Source data:

* * * * * * * * *

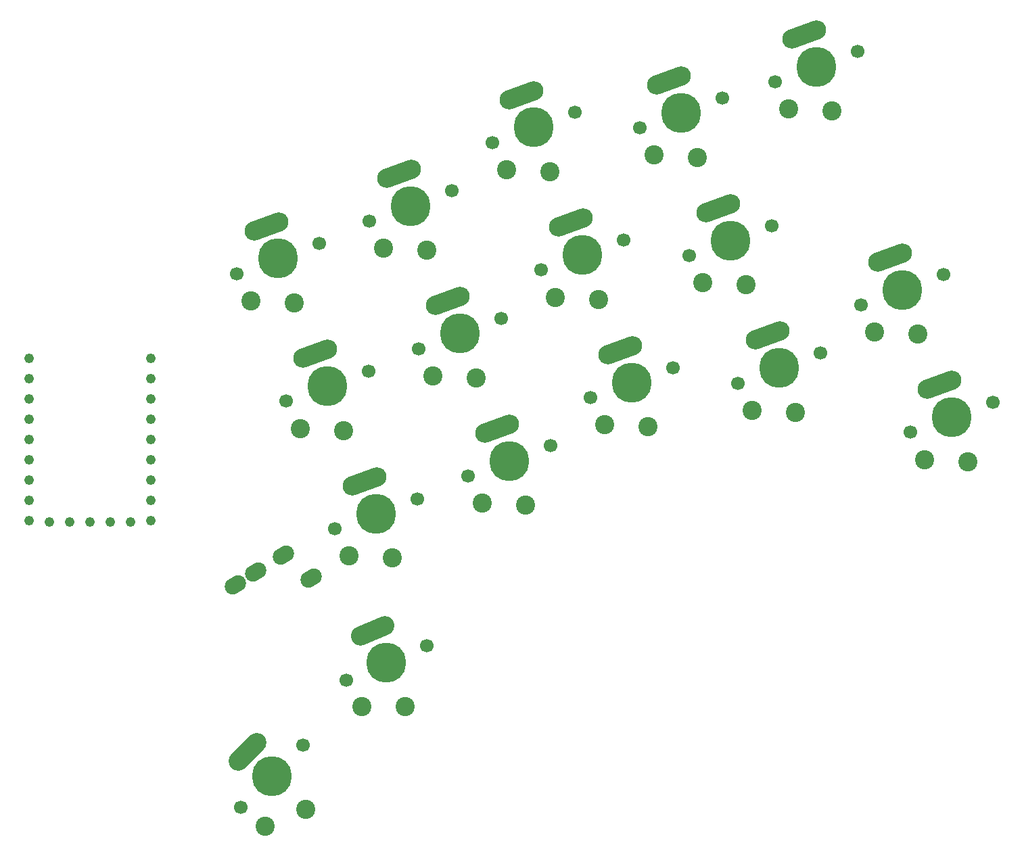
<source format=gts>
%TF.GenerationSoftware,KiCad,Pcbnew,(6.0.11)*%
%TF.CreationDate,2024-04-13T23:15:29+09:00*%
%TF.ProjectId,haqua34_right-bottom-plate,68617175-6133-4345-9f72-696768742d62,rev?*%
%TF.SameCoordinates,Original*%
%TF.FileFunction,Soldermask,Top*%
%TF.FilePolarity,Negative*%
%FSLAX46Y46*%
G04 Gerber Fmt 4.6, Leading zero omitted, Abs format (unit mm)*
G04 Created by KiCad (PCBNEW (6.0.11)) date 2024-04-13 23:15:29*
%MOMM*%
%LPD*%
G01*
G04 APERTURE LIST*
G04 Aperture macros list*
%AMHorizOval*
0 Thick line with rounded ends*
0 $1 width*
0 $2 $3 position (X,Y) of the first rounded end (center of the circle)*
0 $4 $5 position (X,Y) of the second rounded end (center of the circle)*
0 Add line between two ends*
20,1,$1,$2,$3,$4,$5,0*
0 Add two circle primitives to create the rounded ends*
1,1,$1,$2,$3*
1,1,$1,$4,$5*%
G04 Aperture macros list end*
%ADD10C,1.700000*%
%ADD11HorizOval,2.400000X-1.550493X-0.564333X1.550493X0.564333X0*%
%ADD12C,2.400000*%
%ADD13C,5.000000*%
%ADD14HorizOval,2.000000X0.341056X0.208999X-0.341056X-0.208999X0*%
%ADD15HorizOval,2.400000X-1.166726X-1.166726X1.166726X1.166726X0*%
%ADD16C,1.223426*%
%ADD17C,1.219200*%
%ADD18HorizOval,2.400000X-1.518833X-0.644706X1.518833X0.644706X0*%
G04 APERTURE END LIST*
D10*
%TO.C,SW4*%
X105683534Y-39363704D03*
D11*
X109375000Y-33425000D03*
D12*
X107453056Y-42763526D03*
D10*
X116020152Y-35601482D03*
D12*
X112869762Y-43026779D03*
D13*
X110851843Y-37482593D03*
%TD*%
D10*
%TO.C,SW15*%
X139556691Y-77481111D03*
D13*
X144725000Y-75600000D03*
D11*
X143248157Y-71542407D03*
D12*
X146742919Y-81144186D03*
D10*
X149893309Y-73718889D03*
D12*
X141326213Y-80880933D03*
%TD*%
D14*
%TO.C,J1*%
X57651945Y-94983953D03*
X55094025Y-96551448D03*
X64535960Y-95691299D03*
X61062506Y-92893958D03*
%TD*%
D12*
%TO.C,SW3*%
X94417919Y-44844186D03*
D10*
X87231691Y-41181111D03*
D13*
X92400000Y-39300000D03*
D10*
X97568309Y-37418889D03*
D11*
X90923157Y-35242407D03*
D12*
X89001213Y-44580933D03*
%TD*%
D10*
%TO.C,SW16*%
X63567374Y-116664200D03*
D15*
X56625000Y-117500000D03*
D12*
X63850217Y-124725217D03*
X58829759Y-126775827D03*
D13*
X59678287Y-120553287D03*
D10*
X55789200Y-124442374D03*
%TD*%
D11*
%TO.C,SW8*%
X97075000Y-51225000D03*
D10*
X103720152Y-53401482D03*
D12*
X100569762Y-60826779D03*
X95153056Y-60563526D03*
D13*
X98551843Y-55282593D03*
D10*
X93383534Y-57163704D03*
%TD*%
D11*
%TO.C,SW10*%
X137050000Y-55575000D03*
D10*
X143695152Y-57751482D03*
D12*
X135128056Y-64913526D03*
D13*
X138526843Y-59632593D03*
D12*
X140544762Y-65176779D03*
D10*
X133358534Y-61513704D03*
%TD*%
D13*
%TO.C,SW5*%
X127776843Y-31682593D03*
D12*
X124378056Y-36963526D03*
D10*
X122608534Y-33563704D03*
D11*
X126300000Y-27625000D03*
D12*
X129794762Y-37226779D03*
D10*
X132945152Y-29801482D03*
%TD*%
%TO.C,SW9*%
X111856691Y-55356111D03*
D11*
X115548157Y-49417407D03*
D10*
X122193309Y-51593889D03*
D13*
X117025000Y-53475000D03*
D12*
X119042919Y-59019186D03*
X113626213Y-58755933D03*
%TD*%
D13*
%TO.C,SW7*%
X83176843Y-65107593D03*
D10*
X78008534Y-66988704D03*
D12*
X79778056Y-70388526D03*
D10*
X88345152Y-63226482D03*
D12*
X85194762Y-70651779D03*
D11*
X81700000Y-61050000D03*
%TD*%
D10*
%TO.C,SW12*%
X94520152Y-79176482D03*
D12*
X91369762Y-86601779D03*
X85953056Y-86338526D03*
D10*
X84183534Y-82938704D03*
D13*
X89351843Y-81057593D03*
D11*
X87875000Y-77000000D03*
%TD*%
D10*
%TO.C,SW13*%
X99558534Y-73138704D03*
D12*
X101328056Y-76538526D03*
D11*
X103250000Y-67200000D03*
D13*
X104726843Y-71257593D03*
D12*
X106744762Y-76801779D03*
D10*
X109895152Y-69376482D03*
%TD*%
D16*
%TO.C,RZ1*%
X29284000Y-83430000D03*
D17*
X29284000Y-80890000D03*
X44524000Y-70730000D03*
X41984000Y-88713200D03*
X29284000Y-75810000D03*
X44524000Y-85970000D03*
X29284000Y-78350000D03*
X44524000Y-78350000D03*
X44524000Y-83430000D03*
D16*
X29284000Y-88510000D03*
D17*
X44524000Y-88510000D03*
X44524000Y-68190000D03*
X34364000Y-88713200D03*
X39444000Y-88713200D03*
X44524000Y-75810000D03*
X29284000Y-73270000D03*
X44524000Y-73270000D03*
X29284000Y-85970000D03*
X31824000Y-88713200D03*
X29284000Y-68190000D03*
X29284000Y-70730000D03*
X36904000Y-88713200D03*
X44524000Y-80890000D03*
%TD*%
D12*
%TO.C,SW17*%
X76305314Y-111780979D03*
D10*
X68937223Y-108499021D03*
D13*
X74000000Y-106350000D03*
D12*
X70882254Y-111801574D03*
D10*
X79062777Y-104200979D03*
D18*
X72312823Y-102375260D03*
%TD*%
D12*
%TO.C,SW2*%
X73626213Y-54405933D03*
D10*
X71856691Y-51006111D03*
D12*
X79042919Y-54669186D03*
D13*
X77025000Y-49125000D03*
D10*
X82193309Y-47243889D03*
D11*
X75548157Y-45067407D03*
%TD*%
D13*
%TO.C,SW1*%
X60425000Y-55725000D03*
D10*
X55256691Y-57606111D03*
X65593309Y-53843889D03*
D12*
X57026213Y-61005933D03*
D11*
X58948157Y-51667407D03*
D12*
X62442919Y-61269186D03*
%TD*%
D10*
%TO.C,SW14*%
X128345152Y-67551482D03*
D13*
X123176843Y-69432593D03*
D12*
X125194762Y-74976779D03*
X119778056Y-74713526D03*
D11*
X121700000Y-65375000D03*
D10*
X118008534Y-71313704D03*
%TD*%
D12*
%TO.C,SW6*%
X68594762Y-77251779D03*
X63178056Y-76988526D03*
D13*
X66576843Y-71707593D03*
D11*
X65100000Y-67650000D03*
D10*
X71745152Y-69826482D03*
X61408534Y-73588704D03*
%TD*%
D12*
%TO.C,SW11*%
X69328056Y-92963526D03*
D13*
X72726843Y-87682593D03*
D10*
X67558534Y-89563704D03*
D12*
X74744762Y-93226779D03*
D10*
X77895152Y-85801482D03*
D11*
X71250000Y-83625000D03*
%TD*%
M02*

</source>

* * * * * * * * *

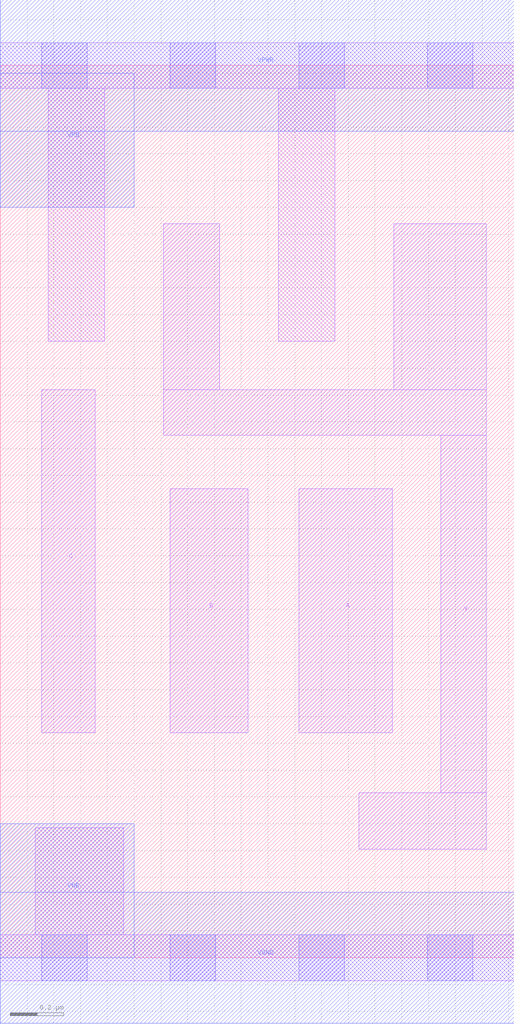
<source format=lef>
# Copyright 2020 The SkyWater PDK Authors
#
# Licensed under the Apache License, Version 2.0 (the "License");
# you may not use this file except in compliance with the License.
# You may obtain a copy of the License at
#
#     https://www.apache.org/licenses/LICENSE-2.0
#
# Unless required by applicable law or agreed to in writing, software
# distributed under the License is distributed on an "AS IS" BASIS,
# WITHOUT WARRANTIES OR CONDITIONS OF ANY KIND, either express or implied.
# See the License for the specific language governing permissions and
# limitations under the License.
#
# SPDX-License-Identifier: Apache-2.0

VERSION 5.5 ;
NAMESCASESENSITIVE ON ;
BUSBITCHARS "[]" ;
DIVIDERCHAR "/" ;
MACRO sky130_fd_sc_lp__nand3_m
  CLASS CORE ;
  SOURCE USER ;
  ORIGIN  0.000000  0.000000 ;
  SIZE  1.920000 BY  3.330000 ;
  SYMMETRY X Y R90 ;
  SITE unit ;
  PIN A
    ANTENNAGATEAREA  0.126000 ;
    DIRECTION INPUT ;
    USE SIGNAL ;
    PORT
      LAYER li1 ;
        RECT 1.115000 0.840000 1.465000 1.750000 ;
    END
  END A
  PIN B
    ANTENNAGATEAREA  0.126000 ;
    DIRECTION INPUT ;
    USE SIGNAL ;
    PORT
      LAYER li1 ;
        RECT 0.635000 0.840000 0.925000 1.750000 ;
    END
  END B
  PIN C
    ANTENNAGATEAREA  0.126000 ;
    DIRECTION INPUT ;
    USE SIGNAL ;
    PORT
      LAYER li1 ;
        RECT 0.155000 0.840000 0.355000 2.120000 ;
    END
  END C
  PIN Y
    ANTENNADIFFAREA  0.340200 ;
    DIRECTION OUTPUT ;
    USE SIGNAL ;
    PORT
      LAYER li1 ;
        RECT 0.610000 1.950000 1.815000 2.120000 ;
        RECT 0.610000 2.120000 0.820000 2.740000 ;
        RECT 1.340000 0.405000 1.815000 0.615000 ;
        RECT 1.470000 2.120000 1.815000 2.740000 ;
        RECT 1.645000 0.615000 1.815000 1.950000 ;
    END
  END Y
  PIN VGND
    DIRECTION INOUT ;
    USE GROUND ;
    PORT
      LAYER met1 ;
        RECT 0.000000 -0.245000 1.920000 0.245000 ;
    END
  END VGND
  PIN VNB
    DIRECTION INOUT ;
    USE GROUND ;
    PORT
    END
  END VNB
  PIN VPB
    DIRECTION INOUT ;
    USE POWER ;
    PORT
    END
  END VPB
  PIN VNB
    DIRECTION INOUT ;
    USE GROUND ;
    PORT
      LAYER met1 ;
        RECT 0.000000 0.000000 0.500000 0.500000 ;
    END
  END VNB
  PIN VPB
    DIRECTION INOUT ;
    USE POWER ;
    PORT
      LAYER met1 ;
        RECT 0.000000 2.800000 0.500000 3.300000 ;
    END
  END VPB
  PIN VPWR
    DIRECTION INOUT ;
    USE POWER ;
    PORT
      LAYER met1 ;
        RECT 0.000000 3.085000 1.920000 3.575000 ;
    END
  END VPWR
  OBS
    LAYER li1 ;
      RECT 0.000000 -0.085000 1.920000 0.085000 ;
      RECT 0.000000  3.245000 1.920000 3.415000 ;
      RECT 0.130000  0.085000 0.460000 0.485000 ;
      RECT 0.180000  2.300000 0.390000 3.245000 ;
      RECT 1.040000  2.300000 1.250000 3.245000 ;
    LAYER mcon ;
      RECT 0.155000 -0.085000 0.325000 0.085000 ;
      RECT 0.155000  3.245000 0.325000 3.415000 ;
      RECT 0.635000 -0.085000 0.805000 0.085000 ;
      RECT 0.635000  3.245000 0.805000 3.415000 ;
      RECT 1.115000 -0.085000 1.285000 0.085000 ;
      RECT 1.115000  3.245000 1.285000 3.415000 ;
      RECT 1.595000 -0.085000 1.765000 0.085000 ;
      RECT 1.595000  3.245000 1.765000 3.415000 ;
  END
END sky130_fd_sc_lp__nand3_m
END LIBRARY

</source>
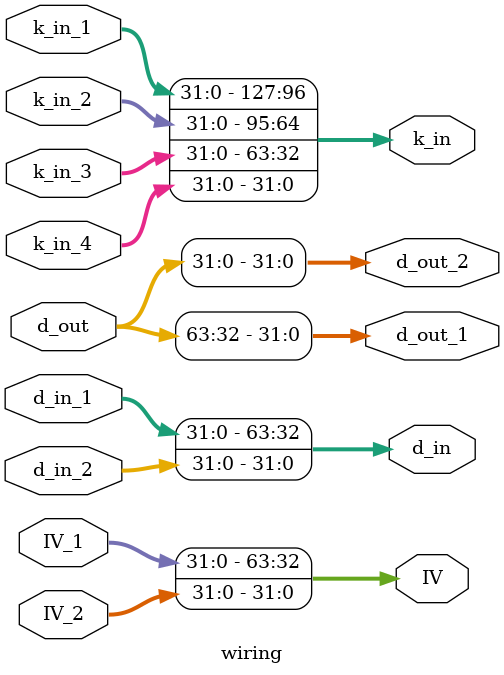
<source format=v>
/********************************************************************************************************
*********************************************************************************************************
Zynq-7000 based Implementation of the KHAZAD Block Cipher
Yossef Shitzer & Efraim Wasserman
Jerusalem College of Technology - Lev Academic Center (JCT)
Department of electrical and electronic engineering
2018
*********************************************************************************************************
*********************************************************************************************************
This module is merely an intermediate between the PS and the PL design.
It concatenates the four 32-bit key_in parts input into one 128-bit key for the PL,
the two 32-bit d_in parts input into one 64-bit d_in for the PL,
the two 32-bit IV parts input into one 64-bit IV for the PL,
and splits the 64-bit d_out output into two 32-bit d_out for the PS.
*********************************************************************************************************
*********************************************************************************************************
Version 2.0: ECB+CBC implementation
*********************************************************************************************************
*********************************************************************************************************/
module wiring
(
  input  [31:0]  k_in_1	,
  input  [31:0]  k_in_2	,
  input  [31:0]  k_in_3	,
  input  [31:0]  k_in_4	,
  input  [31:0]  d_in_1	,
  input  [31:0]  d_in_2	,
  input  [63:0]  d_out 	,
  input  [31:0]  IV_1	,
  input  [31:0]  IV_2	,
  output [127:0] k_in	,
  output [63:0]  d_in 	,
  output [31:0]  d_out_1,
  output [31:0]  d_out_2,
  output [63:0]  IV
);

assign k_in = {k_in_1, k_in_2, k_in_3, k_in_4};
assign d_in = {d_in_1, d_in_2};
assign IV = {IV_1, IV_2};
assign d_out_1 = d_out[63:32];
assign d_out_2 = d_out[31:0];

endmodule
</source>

* * * * * * * * *

Job item:
Copy out all lines above holding "parts".

Exercise result:
It concatenates the four 32-bit key_in parts input into one 128-bit key for the PL,
the two 32-bit d_in parts input into one 64-bit d_in for the PL,
the two 32-bit IV parts input into one 64-bit IV for the PL,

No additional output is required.